Grands et petits pères du peuple du XXIe siècle sont en voie d’extinction. Mais il reste encore de jolis spécimens qui ont habilement mué. Revue de détail non exhautive.
Il est l’une des premières brutes sanguinaires de l’Afghanistan. Le général ouzbek Abdul Rachid Dostom est roi en son fief de Mazari-Charif, d’où il contrôle une bonne part du nord-ouest du pays. On l’a décrit comme analphabète, ivrogne, fou… Un caractère hors norme pour cet ancien plombier qui sait user d’une terreur rustique et implacable. Agé de 52 ans, Dostom a combattu ces trente dernières armées avec les Soviétiques, puis avec et contre les moudjahidines, avec et contre les talibans, avec et contre la CIA et le gouvernement d’Hamid Karzaï (dans lequel il fut vice-ministre de la défense).
L’essentiel pour Dostom est de tenir son fief, point de transit de tous les trafics vers l’Asie centrale. Sa milice est une véritable armée avec laquelle le général ne plaisante pas.

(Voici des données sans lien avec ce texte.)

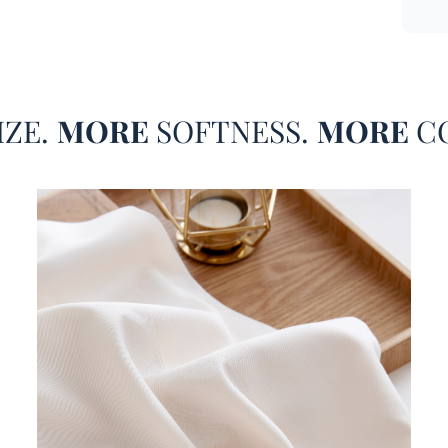
just s
sheet 
Alaska
or eve
piqued
IZE.
MORE
SOFTNESS.
MORE
C
dding Dimensions
fact, 
can bu
size m
compar
Our S
Cozy B
fitted
ers Breathable Bamboo Bedding Sheets
size m
accomm
Alaska
King m
there 
the ut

Le journaliste Ahmed Rachid raconte sa première rencontre, en 1997, avec celui que les Russes surnommaient l’« Ours ouzbek ». « J’arrivai dans la forteresse; la cour était maculée de sang et de morceaux de chair. Les sentinelles me dirent que Dostom venait de punir un soldat accusé de vol. L’homme avait été attaché aux chenilles d’un char russe qui avait ensuite fait plusieurs fois le tour de la cour, transformant son corps en chair à pâté sous le regard de Dostom et de sa garnison. »
Plus tard, après la chute des talibans, le général reçoit vautré dans une copie de fauteuil Louis XV, entouré de gardes du corps de la CIA et de paons. Il est accusé de l’élimination de près de 3 000 talibans à Shebergan, et s’en défend en riant. En 2002, après la bataille pour la prise de Kunduz, ses troupes récupérèrent des milliers de prisonniers. Entassés dans des conteneurs chargés dans des camions, ils ont été mitraillés ou abandonnés dans le désert. Le scandale dura quelques mois. Mais les Américains et leurs alliés avaient besoin de l’« Ours ouzbek ».

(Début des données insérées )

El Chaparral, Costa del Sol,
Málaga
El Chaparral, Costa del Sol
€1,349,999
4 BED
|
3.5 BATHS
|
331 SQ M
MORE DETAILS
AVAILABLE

C’est au moment du massacre d’Andijan, en mai 2005, que Karimov, 69 ans, ex-premier secrétaire du PC ouzbek devenu « nationaliste » au moment de l’indépendance, en 1991, s’est fait connaître en Occident. Il avait fait tirer sur une foule de manifestants pacifiques, qui dénonçaient un procès injuste contre des entrepreneurs accusés d’être de dangereux islamistes. L’armée a achevé les blessés et a emporté les morts pendant la nuit.
« Ce n’était pas le premier massacre du genre, c’est juste le premier qui a dépassé nos frontières », a dit TalibYakubov, ex-opposant exilé en France. « Tous les opposants me l’ont dit, le régime de Karimov est pire que le régime soviétique. Car il y a les tortures en plus. Certains prisonniers politiques ont été plongés dans l’eau bouillante jusqu’à ce que mort s’en suive », ajoute Craig Murray. Cet ambassadeur britannique à Tachkent fut rappelé à Londres par Sa Majesté pour ses prises de position sur les droits de l’homme jugées « excessives ».
Karimov s’était rapproché de Washington après le 11 septembre 2001, au moment de l’opération antitaliban en Afghanistan. S’érigeant en champion de la lutte antiterroriste, il en a profité pour se débarrasser de tous les opposants, défenseurs des droits de l’homme, journalistes indépendants et ONG, accusés de crimes délirants, jugés à huis clos, puis emprisonnés et torturés. Les méthodes de terreur utilisées ont poussé à l’exil les rares dissidents qui restaient.
Karimov, a fermé la base américaine dans son pays et rompu avec les Etats-Unis, qui devenaient plus regardants sur les droits de l’homme après Andijan. Mais le tyran n’était pas isolé pour autant. Il avait renoué avec Moscou, ravi de le voir se détourner des Américains, qui lui offrait un généreux soutien.